Stock selection drives outperformance of European Assets Trust
The European Assets Trust, the closed-end investment company run by F&C Investments, has produced strong annual results, driven, says the manager by its stock selection process.
Net asset value total return per share rose 28.2% in sterling terms over the period (32.0% in euros).
The Trust materially outperformed its benchmark, the HSBC Smaller Europe ex UK index, which returned 17.0% (20.4% in euros). The Company has also outperformed the benchmark over three and five years.
Over 10 years it has significantly outperformed many of the major equity indices, including the UK (FTSE 100 Index) and US (S&P 500 Index). The share price discount to net asset value was 6.4% as at 31 December 2012, compared with 11.1% at the previous year-end.
The company, listed in London and Amsterdam, announced an increase in dividend for 2013 of 24.8%, at €0.5502 per share. This represents an annual dividend equivalent to 6% of the net asset value at the end of the preceding year.
The 2013 dividend will be paid in three equal instalments of €0.1834 per share on 31 January, 31 May and 30 August. The January dividend of €0.1834 per share amounted to 15.345p per share in sterling terms.
Stock selection drove the majority of performance over the year, with returns coming from a range of sectors. This was achieved with low portfolio turnover at 22% for the year, reflecting our long term investment philosophy.
The largest position, Glanbia, an Irish based global nutritionals business, had a strong year, rising 77.8%. C&C Group, the producers of Magners Cider and Tennent’s lager, rose 57.9% during the year, and made a transformational acquisition in the US premium cider market during the period.
German robotics company Kuka rose 90.0%, as it benefitted from strong results and order momentum. Financial holdings also delivered good performance, with Azimut, the Italian asset manager, rising 76.2% during the period.

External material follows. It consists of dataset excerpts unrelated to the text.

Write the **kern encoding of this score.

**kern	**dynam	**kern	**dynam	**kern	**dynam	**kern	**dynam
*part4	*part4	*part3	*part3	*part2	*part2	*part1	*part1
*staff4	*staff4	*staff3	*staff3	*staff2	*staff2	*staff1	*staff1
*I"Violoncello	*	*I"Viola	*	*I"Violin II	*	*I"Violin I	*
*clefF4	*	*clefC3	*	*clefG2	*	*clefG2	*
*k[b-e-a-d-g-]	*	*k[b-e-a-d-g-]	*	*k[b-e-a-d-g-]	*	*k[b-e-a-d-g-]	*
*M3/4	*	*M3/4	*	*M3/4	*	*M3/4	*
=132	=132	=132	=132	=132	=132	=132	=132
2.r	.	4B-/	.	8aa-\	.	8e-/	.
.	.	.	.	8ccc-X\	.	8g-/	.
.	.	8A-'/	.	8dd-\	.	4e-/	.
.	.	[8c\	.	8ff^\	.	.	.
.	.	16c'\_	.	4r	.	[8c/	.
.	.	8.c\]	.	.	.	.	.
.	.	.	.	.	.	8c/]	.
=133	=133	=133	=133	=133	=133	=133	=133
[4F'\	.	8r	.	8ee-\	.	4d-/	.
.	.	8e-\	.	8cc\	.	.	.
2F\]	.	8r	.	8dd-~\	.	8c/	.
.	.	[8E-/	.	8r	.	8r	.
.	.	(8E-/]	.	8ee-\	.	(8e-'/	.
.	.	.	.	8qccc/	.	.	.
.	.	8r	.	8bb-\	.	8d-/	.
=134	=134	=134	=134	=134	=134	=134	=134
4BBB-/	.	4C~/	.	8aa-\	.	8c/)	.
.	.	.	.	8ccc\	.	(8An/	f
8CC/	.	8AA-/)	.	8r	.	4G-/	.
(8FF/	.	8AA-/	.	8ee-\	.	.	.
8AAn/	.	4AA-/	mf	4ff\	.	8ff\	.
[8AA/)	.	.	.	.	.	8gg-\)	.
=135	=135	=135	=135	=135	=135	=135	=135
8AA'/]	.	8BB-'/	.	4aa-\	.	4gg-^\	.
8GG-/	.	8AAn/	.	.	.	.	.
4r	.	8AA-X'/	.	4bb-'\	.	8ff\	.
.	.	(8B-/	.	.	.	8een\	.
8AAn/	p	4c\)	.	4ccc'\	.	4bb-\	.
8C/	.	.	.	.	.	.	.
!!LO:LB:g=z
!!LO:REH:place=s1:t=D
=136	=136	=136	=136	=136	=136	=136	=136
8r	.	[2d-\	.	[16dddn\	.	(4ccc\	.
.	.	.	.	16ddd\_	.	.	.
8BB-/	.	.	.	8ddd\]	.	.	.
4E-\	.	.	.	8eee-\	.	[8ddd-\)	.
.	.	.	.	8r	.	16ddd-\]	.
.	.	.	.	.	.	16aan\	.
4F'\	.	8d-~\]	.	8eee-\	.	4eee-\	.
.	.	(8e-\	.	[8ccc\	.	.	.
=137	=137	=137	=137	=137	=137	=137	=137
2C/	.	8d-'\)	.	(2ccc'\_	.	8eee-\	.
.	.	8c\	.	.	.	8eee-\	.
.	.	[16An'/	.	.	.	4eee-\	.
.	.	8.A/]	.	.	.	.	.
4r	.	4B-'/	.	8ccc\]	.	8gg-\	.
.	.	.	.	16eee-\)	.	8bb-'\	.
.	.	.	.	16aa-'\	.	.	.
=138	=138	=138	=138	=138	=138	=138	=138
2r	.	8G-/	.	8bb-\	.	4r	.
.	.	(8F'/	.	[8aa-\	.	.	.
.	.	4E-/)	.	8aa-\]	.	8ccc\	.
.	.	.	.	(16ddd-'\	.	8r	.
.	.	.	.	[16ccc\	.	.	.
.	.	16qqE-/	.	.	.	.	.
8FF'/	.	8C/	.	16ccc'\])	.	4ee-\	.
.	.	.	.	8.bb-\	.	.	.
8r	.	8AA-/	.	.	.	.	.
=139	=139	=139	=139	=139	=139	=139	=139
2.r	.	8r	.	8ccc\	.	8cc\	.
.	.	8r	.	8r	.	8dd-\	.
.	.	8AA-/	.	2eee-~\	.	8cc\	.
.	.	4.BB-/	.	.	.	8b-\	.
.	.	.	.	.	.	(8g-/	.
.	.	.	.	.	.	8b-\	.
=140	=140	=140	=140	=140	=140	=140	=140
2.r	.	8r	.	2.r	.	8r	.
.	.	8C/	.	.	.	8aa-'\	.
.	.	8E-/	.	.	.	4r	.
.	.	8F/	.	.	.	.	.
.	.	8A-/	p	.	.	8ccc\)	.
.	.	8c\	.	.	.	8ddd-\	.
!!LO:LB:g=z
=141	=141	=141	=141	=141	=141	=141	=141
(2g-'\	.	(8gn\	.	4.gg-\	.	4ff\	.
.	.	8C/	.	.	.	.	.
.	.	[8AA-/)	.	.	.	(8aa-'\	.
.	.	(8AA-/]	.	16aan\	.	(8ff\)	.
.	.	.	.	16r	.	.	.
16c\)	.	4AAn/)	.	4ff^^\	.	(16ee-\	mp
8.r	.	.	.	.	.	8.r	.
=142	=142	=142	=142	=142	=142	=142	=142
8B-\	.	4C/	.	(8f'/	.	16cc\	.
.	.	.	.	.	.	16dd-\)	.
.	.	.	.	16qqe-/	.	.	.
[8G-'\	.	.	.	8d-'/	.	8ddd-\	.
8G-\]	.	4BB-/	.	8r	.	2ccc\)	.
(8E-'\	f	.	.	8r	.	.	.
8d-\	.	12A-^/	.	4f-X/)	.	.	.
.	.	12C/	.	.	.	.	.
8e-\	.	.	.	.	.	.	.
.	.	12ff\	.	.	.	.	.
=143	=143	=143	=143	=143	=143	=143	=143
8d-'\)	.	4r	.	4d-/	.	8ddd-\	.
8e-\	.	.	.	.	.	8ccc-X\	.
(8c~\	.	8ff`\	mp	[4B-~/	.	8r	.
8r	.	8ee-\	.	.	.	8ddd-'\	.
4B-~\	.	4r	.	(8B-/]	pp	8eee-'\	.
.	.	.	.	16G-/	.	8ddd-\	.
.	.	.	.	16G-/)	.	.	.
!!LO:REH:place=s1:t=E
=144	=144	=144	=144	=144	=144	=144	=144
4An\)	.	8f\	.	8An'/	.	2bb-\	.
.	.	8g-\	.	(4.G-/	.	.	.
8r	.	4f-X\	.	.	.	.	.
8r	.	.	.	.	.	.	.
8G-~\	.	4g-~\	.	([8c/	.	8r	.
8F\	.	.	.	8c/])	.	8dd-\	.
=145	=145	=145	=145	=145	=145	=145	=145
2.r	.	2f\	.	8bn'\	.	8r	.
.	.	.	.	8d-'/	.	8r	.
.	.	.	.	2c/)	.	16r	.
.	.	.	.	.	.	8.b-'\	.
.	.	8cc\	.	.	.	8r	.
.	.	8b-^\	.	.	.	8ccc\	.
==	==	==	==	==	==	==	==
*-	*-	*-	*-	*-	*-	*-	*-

Commenting on the year ahead, London-based fund manager Sam Cosh said 2013 has seen a very strong start.
“Recoveries are rarely smooth however, and Europe clearly still has some challenges ahead, reflected in the recent Italian elections. Despite the rally, European equity remains a neglected asset class, trading at attractive valuations on both a relative and absolute basis, which provides excellent investment opportunities for disciplined stock pickers.
“Additionally, improving credit conditions should, at some point, filter through to economies improving corporate profits, which in turn will encourage a flow into the asset class. This has the potential to be a very powerful driver of European equity market returns. With greater confidence in the market outlook, we could also see the prospect of greater merger and acquisition activity, providing a spur to the small and mid-cap market in which we invest.”
The manager made use of the gearing facility during 2012 where investment opportunities arose. At the year-end the Company was 6% geared.